Despite design measures taken for visibility, one of the five original corrals installed on Valencia near 21st was damaged over the New Year’s weekend by what appears to have been the driver of a motor vehicle. An SFMTA spokesperson told Streetsblog a work order has been issued to repair it.

The corrals are in demand in a number of neighborhoods and commercial districts and merchants seem optimistic about their potential not only as a boon for business, but for their neighborhood and for cycling in the city overall.

“A lot of people coming in have been saying how handy it is – not just here, but throughout the whole city,” said Rotsko.

“This was just the first round. As this program continues, I’m sure you’ll see more of these popping up.”

To request a bike corral, check out the SFBC’s bike parking page. H/T to Streetsblog commenter Nick for the tip on the damaged bike corral.

timbuk2
Timbuk2 in Hayes Valley. Photo: Aaron Bialick

  • Why are all the new corrals done with rubber bumpers and soft hit posts instead of bollards like the original corral at the main library? Seems like it’s only a matter of time until they all get destroyed like the one on Valencia, probably with a lot of damage to the parked bikes as well.

  • Nick

    Steve has a good point. The corral outside Zeitgeist habitually has a pickup truck backed into the actual corral zone. I know parking is tight in the city, but it’s bumper was touching the last rack in the row.

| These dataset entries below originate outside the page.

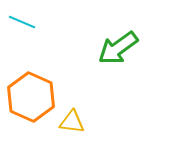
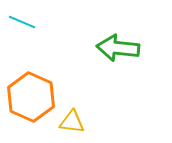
green arrow: rotated 42 degrees clockwise
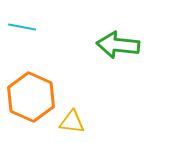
cyan line: moved 5 px down; rotated 12 degrees counterclockwise
green arrow: moved 3 px up
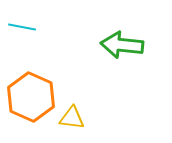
green arrow: moved 4 px right
yellow triangle: moved 4 px up
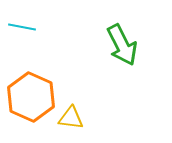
green arrow: rotated 123 degrees counterclockwise
yellow triangle: moved 1 px left
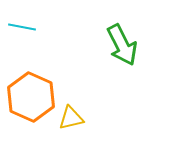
yellow triangle: rotated 20 degrees counterclockwise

    And if I’m not mistaken, that very rack has damage to it as well from being backed into. Are there even any red zones adjacent to these new corrals? if not, then those motorists were parked legally. Happy new year!

  • Jeffrey W. Baker

    Random idea: explosive charges on the car-facing side of the bike corral.

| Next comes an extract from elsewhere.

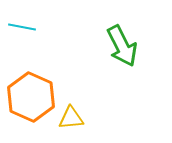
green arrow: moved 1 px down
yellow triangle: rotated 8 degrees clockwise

  • You know I was just at the main library last night and took another look at the corral there, and it’s striking how much better designed that one is compared to the new ones. It does actually have the same rubber bumps to let cars know where to stop, but then if a vehicle does run over the bump there are bollards at each end which will stop it before it damages any parked bikes. There are also bollards spaced along the street side to keep cars from sideswiping parked bikes.

    I’m all for keeping the design inexpensive and functional so we can get as many up as quickly as possible, but it doesn’t seem like a piece of pipe filled with concrete should be that expensive.

    BTW, here is a photo of the destroyed corral on Valencia:
    https://missionmission.wordpress.com/2011/01/04/parklet-protest-manifests-in-rack-rage/

  • Nick

    3 More Corrals coming:

    2 to Haight st and 1 to Clement. Check it out here:
    http://www.sfmta.com/cms/ceng/EngineeringPublicHearingNoticeJanuary72011.htm

  • The damaged bike corral on the east side of Valencia Street, north of 21st Street, has been re-installed.

    This bike corral previously had four bike racks angled at 60 degrees but now has six bike racks angled at 90 degrees.

    This is an increase of eight bicycle parking spaces to 12 bicycle parking spaces.